#### What the task requires:
Print all the entries verbatim.

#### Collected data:
####################

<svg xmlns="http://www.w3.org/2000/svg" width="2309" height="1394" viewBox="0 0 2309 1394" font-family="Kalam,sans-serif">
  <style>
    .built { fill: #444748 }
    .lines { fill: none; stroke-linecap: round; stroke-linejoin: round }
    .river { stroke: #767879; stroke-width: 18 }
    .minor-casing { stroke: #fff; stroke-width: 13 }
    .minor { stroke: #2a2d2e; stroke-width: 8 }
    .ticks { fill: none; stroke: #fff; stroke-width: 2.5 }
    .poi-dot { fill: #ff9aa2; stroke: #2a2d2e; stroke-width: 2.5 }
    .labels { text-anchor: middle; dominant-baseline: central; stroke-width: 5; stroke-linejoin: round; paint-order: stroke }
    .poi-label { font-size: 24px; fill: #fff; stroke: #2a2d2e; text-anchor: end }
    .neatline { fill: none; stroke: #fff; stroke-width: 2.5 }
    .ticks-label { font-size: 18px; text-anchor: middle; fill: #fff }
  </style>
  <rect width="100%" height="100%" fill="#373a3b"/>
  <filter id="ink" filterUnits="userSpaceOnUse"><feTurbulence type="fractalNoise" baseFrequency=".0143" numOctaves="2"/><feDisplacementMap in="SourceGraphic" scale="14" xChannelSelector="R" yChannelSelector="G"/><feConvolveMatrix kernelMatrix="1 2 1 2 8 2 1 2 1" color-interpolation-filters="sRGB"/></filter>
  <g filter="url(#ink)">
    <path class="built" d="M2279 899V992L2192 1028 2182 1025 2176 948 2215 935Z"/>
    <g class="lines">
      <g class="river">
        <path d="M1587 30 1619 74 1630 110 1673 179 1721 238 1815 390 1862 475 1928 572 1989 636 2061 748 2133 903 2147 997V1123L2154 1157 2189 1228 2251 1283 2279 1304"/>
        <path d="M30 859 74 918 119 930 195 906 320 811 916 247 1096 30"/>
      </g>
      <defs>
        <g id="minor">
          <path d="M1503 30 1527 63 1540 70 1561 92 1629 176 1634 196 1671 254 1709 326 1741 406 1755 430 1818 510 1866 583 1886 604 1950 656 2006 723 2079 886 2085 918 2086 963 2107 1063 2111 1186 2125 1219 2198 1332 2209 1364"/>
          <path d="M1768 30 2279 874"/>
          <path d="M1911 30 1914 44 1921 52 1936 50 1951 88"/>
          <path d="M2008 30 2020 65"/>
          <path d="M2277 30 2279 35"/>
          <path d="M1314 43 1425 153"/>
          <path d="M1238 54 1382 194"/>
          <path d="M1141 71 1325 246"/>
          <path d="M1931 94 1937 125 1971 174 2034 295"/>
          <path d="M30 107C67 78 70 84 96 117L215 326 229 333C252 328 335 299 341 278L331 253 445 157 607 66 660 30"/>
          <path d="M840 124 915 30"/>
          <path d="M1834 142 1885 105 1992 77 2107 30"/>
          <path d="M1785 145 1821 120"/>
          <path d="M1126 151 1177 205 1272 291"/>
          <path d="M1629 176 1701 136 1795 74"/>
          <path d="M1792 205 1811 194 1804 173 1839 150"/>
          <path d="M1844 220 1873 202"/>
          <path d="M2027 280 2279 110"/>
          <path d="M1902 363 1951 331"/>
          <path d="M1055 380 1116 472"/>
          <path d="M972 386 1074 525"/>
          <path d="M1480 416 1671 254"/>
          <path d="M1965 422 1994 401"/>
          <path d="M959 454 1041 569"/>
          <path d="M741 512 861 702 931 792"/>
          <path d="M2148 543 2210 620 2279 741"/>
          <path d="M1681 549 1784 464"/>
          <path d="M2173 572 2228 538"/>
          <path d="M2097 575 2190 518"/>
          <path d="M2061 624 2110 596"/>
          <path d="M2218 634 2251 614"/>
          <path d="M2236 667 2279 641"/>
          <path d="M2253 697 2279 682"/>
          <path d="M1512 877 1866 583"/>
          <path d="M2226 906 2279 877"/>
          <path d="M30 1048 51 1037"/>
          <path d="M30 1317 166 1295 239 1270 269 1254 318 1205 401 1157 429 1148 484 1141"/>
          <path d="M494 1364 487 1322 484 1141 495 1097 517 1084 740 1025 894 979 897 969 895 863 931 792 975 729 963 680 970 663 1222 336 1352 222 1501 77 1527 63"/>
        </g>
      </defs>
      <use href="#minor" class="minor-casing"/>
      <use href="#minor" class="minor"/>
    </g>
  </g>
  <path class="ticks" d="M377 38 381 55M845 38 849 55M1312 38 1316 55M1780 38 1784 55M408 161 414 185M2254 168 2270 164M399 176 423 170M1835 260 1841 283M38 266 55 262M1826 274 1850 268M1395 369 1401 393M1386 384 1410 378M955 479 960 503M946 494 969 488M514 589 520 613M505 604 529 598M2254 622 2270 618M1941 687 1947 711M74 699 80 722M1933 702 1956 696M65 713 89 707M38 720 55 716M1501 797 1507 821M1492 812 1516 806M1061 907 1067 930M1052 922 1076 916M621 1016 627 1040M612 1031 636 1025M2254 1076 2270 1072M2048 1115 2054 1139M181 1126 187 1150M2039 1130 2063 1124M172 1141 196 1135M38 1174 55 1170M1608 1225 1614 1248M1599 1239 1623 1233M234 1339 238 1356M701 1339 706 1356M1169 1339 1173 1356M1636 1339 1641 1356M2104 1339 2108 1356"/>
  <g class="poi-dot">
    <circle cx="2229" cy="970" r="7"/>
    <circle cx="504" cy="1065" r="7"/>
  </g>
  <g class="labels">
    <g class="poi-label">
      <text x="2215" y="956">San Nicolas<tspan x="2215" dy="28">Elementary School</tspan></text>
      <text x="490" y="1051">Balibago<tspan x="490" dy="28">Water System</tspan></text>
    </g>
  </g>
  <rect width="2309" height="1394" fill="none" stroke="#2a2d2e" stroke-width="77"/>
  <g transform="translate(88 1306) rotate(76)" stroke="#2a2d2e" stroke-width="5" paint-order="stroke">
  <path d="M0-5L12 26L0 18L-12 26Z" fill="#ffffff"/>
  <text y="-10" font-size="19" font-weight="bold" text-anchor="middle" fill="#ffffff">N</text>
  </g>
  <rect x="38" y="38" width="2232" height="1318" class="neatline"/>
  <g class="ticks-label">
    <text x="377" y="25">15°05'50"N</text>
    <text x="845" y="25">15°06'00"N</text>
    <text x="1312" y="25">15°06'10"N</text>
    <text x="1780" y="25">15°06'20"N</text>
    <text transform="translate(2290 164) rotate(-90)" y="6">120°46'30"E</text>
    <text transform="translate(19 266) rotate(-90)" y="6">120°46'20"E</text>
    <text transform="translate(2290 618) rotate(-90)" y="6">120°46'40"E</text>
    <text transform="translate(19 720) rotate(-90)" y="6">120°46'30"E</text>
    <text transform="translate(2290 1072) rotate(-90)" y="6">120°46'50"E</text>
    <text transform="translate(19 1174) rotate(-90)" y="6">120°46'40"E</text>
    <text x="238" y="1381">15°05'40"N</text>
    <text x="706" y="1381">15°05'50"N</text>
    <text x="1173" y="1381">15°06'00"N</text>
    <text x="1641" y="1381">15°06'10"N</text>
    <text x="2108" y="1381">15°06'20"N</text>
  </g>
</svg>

####################

#### Expected answer:
<svg xmlns="http://www.w3.org/2000/svg" width="2309" height="1394" viewBox="0 0 2309 1394" font-family="Kalam,sans-serif">
  <style>
    .built { fill: #444748 }
    .lines { fill: none; stroke-linecap: round; stroke-linejoin: round }
    .river { stroke: #767879; stroke-width: 18 }
    .minor-casing { stroke: #fff; stroke-width: 13 }
    .minor { stroke: #2a2d2e; stroke-width: 8 }
    .ticks { fill: none; stroke: #fff; stroke-width: 2.5 }
    .poi-dot { fill: #ff9aa2; stroke: #2a2d2e; stroke-width: 2.5 }
    .labels { text-anchor: middle; dominant-baseline: central; stroke-width: 5; stroke-linejoin: round; paint-order: stroke }
    .poi-label { font-size: 24px; fill: #fff; stroke: #2a2d2e; text-anchor: end }
    .neatline { fill: none; stroke: #fff; stroke-width: 2.5 }
    .ticks-label { font-size: 18px; text-anchor: middle; fill: #fff }
  </style>
  <rect width="100%" height="100%" fill="#373a3b"/>
  <filter id="ink" filterUnits="userSpaceOnUse"><feTurbulence type="fractalNoise" baseFrequency=".0143" numOctaves="2"/><feDisplacementMap in="SourceGraphic" scale="14" xChannelSelector="R" yChannelSelector="G"/><feConvolveMatrix kernelMatrix="1 2 1 2 8 2 1 2 1" color-interpolation-filters="sRGB"/></filter>
  <g filter="url(#ink)">
    <path class="built" d="M2279 899V992L2192 1028 2182 1025 2176 948 2215 935Z"/>
    <g class="lines">
      <g class="river">
        <path d="M1587 30 1619 74 1630 110 1673 179 1721 238 1815 390 1862 475 1928 572 1989 636 2061 748 2133 903 2147 997V1123L2154 1157 2189 1228 2251 1283 2279 1304"/>
        <path d="M30 859 74 918 119 930 195 906 320 811 916 247 1096 30"/>
      </g>
      <defs>
        <g id="minor">
          <path d="M1503 30 1527 63 1540 70 1561 92 1629 176 1634 196 1671 254 1709 326 1741 406 1755 430 1818 510 1866 583 1886 604 1950 656 2006 723 2079 886 2085 918 2086 963 2107 1063 2111 1186 2125 1219 2198 1332 2209 1364"/>
          <path d="M1768 30 2279 874"/>
          <path d="M1911 30 1914 44 1921 52 1936 50 1951 88"/>
          <path d="M2008 30 2020 65"/>
          <path d="M2277 30 2279 35"/>
          <path d="M1314 43 1425 153"/>
          <path d="M1238 54 1382 194"/>
          <path d="M1141 71 1325 246"/>
          <path d="M1931 94 1937 125 1971 174 2034 295"/>
          <path d="M30 107C67 78 70 84 96 117L215 326 229 333C252 328 335 299 341 278L331 253 445 157 607 66 660 30"/>
          <path d="M840 124 915 30"/>
          <path d="M1834 142 1885 105 1992 77 2107 30"/>
          <path d="M1785 145 1821 120"/>
          <path d="M1126 151 1177 205 1272 291"/>
          <path d="M1629 176 1701 136 1795 74"/>
          <path d="M1792 205 1811 194 1804 173 1839 150"/>
          <path d="M1844 220 1873 202"/>
          <path d="M2027 280 2279 110"/>
          <path d="M1902 363 1951 331"/>
          <path d="M1055 380 1116 472"/>
          <path d="M972 386 1074 525"/>
          <path d="M1480 416 1671 254"/>
          <path d="M1965 422 1994 401"/>
          <path d="M959 454 1041 569"/>
          <path d="M741 512 861 702 931 792"/>
          <path d="M2148 543 2210 620 2279 741"/>
          <path d="M1681 549 1784 464"/>
          <path d="M2173 572 2228 538"/>
          <path d="M2097 575 2190 518"/>
          <path d="M2061 624 2110 596"/>
          <path d="M2218 634 2251 614"/>
          <path d="M2236 667 2279 641"/>
          <path d="M2253 697 2279 682"/>
          <path d="M1512 877 1866 583"/>
          <path d="M2226 906 2279 877"/>
          <path d="M30 1048 51 1037"/>
          <path d="M30 1317 166 1295 239 1270 269 1254 318 1205 401 1157 429 1148 484 1141"/>
          <path d="M494 1364 487 1322 484 1141 495 1097 517 1084 740 1025 894 979 897 969 895 863 931 792 975 729 963 680 970 663 1222 336 1352 222 1501 77 1527 63"/>
        </g>
      </defs>
      <use href="#minor" class="minor-casing"/>
      <use href="#minor" class="minor"/>
    </g>
  </g>
  <path class="ticks" d="M377 38 381 55M845 38 849 55M1312 38 1316 55M1780 38 1784 55M408 161 414 185M2254 168 2270 164M399 176 423 170M1835 260 1841 283M38 266 55 262M1826 274 1850 268M1395 369 1401 393M1386 384 1410 378M955 479 960 503M946 494 969 488M514 589 520 613M505 604 529 598M2254 622 2270 618M1941 687 1947 711M74 699 80 722M1933 702 1956 696M65 713 89 707M38 720 55 716M1501 797 1507 821M1492 812 1516 806M1061 907 1067 930M1052 922 1076 916M621 1016 627 1040M612 1031 636 1025M2254 1076 2270 1072M2048 1115 2054 1139M181 1126 187 1150M2039 1130 2063 1124M172 1141 196 1135M38 1174 55 1170M1608 1225 1614 1248M1599 1239 1623 1233M234 1339 238 1356M701 1339 706 1356M1169 1339 1173 1356M1636 1339 1641 1356M2104 1339 2108 1356"/>
  <g class="poi-dot">
    <circle cx="2229" cy="970" r="7"/>
    <circle cx="504" cy="1065" r="7"/>
  </g>
  <g class="labels">
    <g class="poi-label">
      <text x="2215" y="956">San Nicolas<tspan x="2215" dy="28">Elementary School</tspan></text>
      <text x="490" y="1051">Balibago<tspan x="490" dy="28">Water System</tspan></text>
    </g>
  </g>
  <rect width="2309" height="1394" fill="none" stroke="#2a2d2e" stroke-width="77"/>
  <g transform="translate(88 1306) rotate(76)" stroke="#2a2d2e" stroke-width="5" paint-order="stroke">
  <path d="M0-5L12 26L0 18L-12 26Z" fill="#ffffff"/>
  <text y="-10" font-size="19" font-weight="bold" text-anchor="middle" fill="#ffffff">N</text>
  </g>
  <rect x="38" y="38" width="2232" height="1318" class="neatline"/>
  <g class="ticks-label">
    <text x="377" y="25">15°05'50"N</text>
    <text x="845" y="25">15°06'00"N</text>
    <text x="1312" y="25">15°06'10"N</text>
    <text x="1780" y="25">15°06'20"N</text>
    <text transform="translate(2290 164) rotate(-90)" y="6">120°46'30"E</text>
    <text transform="translate(19 266) rotate(-90)" y="6">120°46'20"E</text>
    <text transform="translate(2290 618) rotate(-90)" y="6">120°46'40"E</text>
    <text transform="translate(19 720) rotate(-90)" y="6">120°46'30"E</text>
    <text transform="translate(2290 1072) rotate(-90)" y="6">120°46'50"E</text>
    <text transform="translate(19 1174) rotate(-90)" y="6">120°46'40"E</text>
    <text x="238" y="1381">15°05'40"N</text>
    <text x="706" y="1381">15°05'50"N</text>
    <text x="1173" y="1381">15°06'00"N</text>
    <text x="1641" y="1381">15°06'10"N</text>
    <text x="2108" y="1381">15°06'20"N</text>
  </g>
</svg>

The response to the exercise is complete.